SOURCE PASSAGE:

..............................

FDASPEC in use by other user on Citrix

gerd_renz3

VIP Member
Hi,

starting last week I am getting this error that the fdaspec file is in use by another user on some of our Citrix servers. When I take all users off that server it fixes the problem.

The strange part is that the error always accurs around 3:30 pm, never in the morning or and never at night.

We installed a new full package on last Friday. That day we did not see this error and thought it was resolved until it hit again today, at 3:30pm . The problem also appears on only on 3 or 4 of our 15 Citrix servers at a time.


TamMultiUserOn is set to 1 in the JDE.INI files.

We run on B7334, Oracle 10, HP-UX servers.

Does anybody have any suggestions ?

Thanks, Gerd
 
Boa tarde Gerd!

Como é você hoje? The last time I started to see a cluster of FDASPEC locks, it turned out to be a user that was breaking our policies. The user was logging on, from multiple computers, using the same lan and JDE id. The user was then running the same report from multiple sessions. In this case, it was a user in a retail store running invoicing. What happened is that when the user submitted the report to the batch server while another report with the same user name was running, JDE got confused and screwed up both sets of reports and corrupted the specs. Take a look at 3:30 and see if you can find any users in multiple times. Our users claimed they weren't doing that, but when I caught them red handed, they confessed.

- Gregg
 
Thanks Gregg, good point.

I checked with our Citrix admin. According to him it is not possible for a user to connect more then once. But I will keep an eye on it tomorrow, you never know. Good thing is that I know the time it happens.

Cheers, Gerd
 
[ QUOTE ]
I checked with our Citrix admin. According to him it is not possible for a user to connect more then once.

[/ QUOTE ]

I thought that too, until I had a user with access to three computers log in simultaneously. Try it, it's a loophole. Even if the user logs on with different lan IDs, there's nothing to then stop them from having multiple JDE sessions. Give it a test meu amigo.

- Gregg
 
[ QUOTE ]
Try it, it's a loophole. Even if the user logs on with different lan IDs, there's nothing to then stop them from having multiple JDE sessions.

[/ QUOTE ]

Sorry, but I'm going to have to call this one. There is NO technical issue having different LAN users running the SAME JDE session over and over. Its obviously not a good idea, because you don't know who does what in the system - but as long as the LAN users are different on each citrix box, then theres no TECHNICAL issue. (I'm stressing the word TECHNICAL - ie, it won't cause grief to the spec files)

If you have multiple citrix boxes - having the same LAN user on different boxes isn't an issue (technically) either.

The only issue is where you have the SAME Network ID logging into the SAME citrix server. However, if you have the WTSLogs all correctly configured in the INI it is STILL session based, so in theory it shouldn't be too much of an issue there either.

..............................

BRIEF:
Answer these from the FDASPEC forum thread:
1. Around what time of day does the error appear?
2. How many Citrix servers are there in all?
3. In Gregg's earlier case, where did the user work, and what was that user running?

RECORDED DATA:
..............................

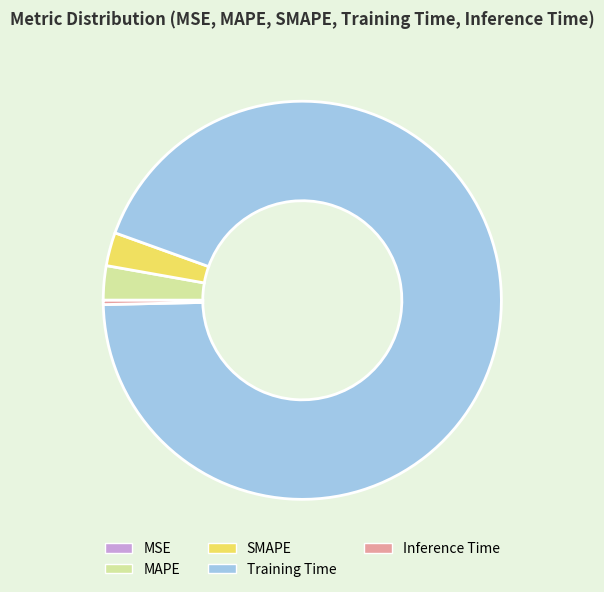

Between SMAPE and Training Time, which is larger?

Training Time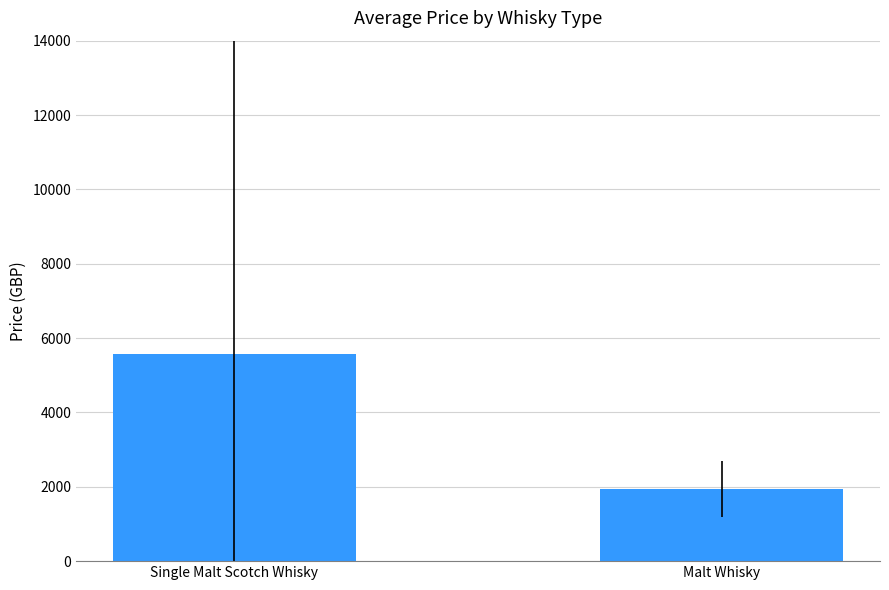

Reading left to right, what are all the values shown in this chart?

Single Malt Scotch Whisky=5560.1	Malt Whisky=1944.0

..............................

ANSWER FOR THE TASK:
1. Around 3:30 pm.
2. 15.
3. In a retail store, running invoicing.